> _QUÉ SE PIDE_
Según el texto sobre la doctrina Monroe, ¿hacia qué año se había convertido Venezuela en el líder exportador del mundo?

> _TEXTO DEL EJERCICIO_
Bismarck no tuvo que esperar la era del idealismo wilsoniano para aprender el significado de la doctrina Monroe, explicada al presidente Wilson por el secretario de Estado Robert Lansing, quien encontró su descripción «incontestable», aunque aconsejó que sería «impolítico» que llegara al público:
«En su defensa de la doctrina Monroe los Estados Unidos consideran sus propios intereses. La integridad de otras naciones americanas es un incidente, no un fin. Aunque puede verse esto como basado solamente en el egoísmo, el autor de la doctrina no tenía motivo superior o más generoso en su declaración».
La doctrina no pudo ser todavía plenamente llevada a la práctica por causa del balance del poder mundial, aunque Wilson aseguró la dominación estadounidense de la región del Caribe por la fuerza, dejando un terrible legado que ha llegado a nuestros días, y fue capaz de moverse un poco más allá, sacando al enemigo británico fuera de la rica en petróleo Venezuela y apoyando al vicioso y corrupto dictador Juan Vicente Gómez, quien abrió el país a las corporaciones norteamericanas. Se instituyó políticas de puerta abierta y libre comercio del modo usual: presionando a Venezuela para que prohibiera concesiones a los británicos mientras se continuaba exigiendo—y asegurando—derechos petroleros de EEUU en el Medio Oriente, donde los británicos y los franceses lideraban. Hacia 1928 Venezuela se había convertido en el líder exportador del mundo, con compañías norteamericanas a cargo. La historia continúa justo hasta las primeras páginas en 2003, con una enorme pobreza en un país de ricos recursos y potencial, ofreciendo gran riqueza a los inversionistas extranjeros y un pequeño sector de la población.
El alcance del poder de los EEUU era todavía limitado en época de Wilson, pero como había observado premonitoriamente el presidente Howard Taft, «no está distante el día cuando todo el hemisferio sea de hecho nuestro, como ya lo es moralmente en virtud de nuestra superioridad de raza». Los latinoamericanos pueden no entender, añadía la administración Wilson, pero esto es porque «son niños traviesos que están ejerciendo todos los privilegios y derechos de los mayores», y requieren «una mano firme, una mano con autoridad». No debía descuidarse los medios más suaves, sin embargo. Pudiera ser útil «darles unas cuantas palmadas de aprobación y hacerles creer que se les estima», como aconsejaba el secretario de Estado John Foster Dulles al presidente Eisenhower.

> _ENTRADAS PROPORCIONADAS_

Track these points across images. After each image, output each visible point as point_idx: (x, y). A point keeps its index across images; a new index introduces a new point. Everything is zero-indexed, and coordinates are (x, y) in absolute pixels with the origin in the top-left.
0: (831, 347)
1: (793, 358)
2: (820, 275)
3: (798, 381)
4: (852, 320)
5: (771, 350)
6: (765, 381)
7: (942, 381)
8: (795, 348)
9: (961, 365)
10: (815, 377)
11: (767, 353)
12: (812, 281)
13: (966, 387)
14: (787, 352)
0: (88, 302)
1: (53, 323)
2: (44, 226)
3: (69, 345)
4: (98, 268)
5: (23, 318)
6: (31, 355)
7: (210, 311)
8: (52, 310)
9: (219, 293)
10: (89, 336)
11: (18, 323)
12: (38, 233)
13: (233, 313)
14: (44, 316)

* * *

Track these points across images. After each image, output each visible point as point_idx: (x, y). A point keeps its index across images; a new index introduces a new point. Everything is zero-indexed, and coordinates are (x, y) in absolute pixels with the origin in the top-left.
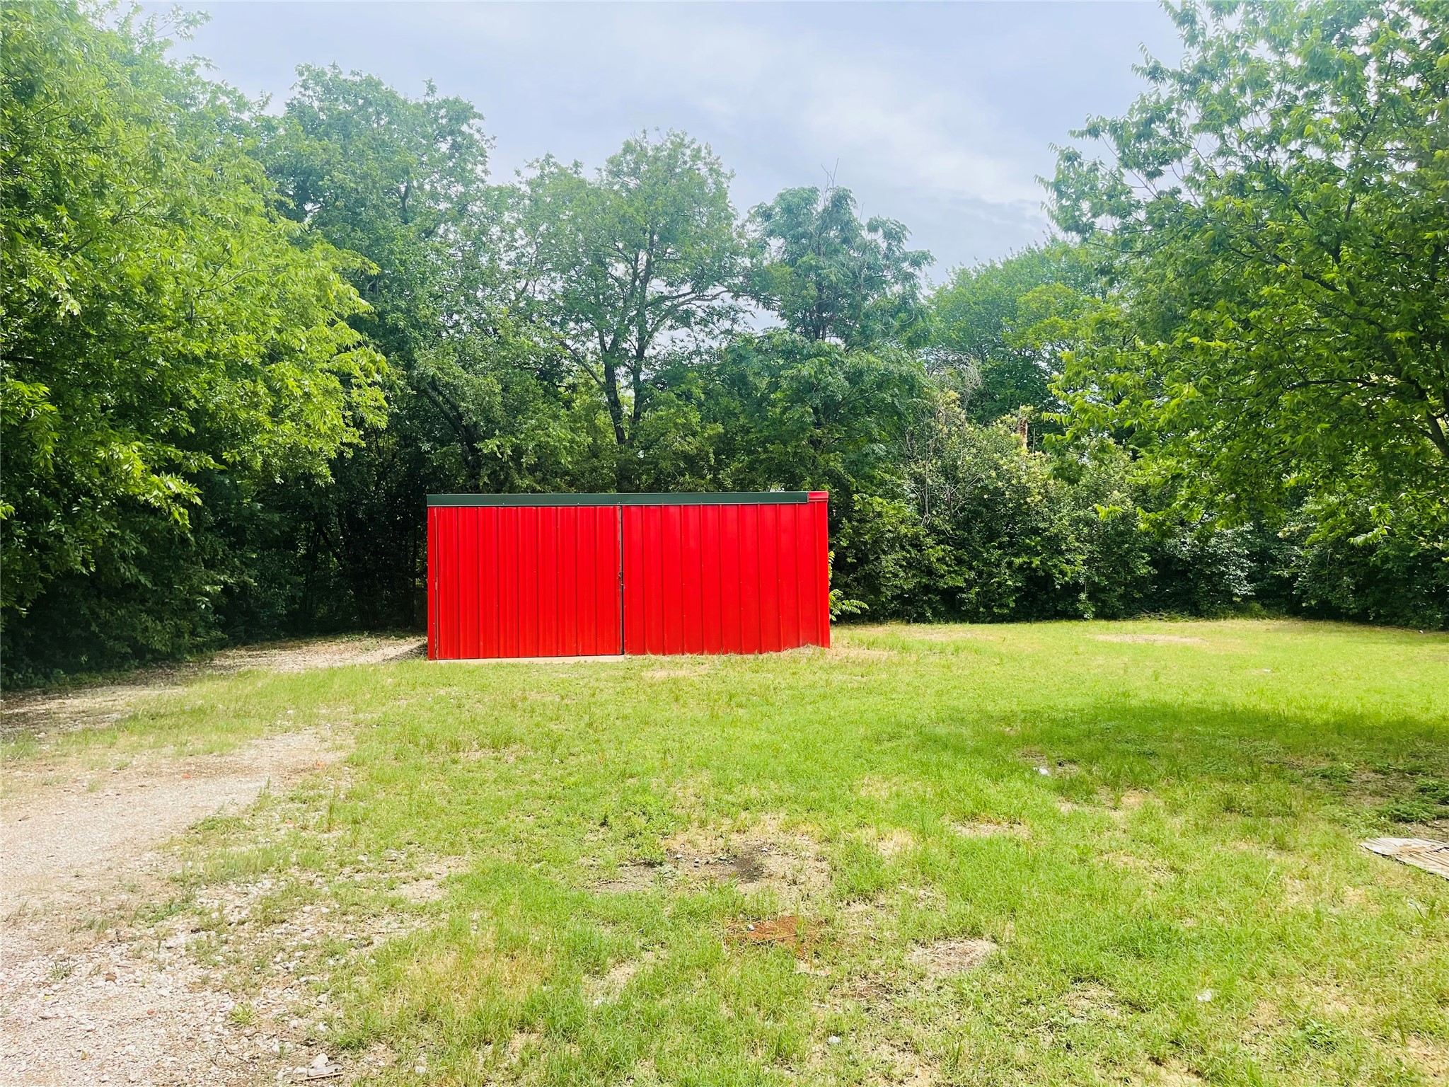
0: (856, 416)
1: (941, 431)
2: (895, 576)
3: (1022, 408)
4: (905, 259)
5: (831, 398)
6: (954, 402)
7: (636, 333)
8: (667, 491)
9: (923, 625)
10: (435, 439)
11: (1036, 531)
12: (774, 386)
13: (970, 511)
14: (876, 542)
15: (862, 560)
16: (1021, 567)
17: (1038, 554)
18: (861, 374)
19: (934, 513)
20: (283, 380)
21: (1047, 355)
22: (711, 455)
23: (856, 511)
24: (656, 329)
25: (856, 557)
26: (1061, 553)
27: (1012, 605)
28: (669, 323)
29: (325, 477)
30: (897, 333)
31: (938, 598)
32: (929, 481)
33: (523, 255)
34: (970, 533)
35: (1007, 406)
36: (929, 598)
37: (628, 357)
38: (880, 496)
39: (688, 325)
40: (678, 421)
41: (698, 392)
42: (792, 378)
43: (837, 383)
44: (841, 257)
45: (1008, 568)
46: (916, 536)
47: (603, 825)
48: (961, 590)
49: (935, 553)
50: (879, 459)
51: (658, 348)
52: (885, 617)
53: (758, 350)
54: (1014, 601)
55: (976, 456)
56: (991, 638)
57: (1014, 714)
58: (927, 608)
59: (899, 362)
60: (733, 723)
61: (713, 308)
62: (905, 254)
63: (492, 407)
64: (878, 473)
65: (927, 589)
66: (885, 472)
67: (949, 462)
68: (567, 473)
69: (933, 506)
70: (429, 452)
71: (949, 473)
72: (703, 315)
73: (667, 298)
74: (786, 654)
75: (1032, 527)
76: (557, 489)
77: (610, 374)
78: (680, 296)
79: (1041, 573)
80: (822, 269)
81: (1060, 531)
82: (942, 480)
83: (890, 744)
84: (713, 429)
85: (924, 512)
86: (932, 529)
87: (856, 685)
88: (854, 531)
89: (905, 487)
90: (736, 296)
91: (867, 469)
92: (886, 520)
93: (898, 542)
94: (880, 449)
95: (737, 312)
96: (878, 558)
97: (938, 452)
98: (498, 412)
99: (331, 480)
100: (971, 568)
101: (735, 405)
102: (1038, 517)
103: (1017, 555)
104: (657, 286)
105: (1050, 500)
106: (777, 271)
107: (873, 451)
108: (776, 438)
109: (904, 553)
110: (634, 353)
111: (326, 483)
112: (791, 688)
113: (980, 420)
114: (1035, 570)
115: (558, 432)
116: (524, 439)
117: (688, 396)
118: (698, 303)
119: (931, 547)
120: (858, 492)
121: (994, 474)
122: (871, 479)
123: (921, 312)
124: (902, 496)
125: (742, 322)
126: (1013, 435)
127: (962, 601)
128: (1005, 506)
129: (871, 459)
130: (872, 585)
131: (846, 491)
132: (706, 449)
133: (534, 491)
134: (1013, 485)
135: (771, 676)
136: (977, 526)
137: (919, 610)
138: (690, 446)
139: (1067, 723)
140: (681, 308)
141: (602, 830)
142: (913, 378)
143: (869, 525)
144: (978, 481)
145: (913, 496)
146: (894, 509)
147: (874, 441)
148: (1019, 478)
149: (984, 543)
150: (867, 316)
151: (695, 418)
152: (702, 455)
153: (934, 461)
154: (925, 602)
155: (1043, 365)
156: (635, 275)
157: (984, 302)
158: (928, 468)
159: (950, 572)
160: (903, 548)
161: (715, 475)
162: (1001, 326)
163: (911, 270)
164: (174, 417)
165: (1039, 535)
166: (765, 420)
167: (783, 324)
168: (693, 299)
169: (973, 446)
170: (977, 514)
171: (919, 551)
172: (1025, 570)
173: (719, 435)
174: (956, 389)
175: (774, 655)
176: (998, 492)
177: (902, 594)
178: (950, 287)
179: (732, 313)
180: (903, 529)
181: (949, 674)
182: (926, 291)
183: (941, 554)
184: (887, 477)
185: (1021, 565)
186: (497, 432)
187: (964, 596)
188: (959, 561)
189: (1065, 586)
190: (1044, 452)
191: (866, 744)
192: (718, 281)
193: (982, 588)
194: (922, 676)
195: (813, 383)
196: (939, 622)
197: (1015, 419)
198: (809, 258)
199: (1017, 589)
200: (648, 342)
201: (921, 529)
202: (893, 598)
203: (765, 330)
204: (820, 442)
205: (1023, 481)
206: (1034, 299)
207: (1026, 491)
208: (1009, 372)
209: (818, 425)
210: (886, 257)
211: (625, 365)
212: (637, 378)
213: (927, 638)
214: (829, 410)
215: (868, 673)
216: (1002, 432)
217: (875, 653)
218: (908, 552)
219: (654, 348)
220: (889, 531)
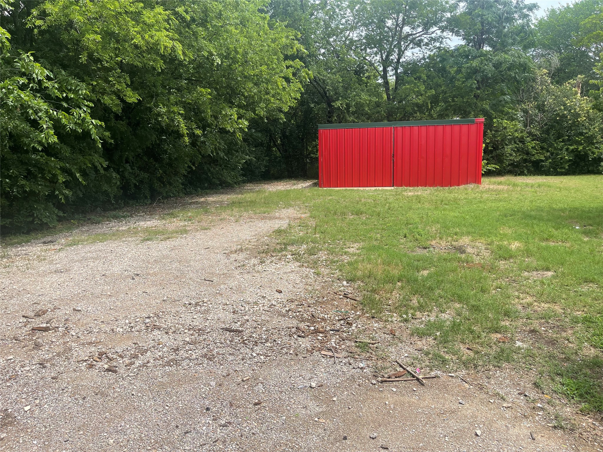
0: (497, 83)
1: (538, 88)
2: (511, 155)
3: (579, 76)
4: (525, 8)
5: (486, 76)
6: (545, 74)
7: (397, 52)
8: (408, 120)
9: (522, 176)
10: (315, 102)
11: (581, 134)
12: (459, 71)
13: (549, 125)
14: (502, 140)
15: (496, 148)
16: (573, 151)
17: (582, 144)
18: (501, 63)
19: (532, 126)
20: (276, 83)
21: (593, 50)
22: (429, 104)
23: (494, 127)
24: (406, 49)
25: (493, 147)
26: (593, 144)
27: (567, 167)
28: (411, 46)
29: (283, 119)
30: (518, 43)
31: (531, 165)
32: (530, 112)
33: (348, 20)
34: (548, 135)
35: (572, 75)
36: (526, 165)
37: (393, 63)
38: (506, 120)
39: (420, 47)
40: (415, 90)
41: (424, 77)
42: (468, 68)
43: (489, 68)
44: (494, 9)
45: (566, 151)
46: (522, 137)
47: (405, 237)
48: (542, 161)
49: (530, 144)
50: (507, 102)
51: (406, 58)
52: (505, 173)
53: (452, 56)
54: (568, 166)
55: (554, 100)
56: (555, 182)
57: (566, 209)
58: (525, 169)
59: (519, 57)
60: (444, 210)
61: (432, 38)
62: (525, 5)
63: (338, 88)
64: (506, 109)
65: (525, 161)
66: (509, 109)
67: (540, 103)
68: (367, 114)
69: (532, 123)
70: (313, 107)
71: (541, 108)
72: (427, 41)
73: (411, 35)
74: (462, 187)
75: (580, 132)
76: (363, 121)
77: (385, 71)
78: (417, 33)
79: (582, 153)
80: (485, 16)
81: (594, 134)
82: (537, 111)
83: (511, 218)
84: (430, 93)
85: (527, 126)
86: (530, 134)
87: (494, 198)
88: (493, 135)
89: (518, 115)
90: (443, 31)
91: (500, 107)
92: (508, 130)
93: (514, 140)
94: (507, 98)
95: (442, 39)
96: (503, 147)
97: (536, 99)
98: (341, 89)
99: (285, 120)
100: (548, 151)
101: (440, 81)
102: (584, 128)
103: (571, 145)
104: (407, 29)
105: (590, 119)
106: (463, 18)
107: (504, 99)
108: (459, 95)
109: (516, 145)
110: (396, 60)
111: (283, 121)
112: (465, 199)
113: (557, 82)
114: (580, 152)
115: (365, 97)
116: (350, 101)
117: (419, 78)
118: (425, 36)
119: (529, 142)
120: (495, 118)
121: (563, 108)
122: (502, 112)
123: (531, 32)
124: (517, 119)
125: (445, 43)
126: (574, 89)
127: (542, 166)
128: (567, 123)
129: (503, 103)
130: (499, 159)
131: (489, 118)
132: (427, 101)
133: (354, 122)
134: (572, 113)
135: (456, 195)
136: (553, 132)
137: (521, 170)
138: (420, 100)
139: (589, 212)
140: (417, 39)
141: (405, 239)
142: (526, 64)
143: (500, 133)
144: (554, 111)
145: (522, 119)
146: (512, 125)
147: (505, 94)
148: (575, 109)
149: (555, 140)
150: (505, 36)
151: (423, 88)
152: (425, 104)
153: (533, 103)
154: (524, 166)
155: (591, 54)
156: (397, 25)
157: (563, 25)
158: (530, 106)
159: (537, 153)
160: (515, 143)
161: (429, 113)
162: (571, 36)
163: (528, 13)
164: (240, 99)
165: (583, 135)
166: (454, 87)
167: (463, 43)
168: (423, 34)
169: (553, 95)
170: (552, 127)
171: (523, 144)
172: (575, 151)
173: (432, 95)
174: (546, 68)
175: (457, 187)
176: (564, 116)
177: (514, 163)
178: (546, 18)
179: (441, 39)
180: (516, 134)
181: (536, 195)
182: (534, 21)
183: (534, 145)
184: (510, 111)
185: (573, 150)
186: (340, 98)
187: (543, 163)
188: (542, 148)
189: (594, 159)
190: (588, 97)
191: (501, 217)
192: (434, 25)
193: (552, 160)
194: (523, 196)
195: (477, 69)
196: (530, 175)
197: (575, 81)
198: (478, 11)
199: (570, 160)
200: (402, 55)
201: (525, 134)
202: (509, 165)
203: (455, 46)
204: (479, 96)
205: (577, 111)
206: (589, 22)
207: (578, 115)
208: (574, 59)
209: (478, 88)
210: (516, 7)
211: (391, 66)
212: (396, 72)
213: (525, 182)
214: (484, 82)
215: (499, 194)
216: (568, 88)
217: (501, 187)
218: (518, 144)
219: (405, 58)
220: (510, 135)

> _SOLUCIÓN ESCRITA_
Hacia 1928.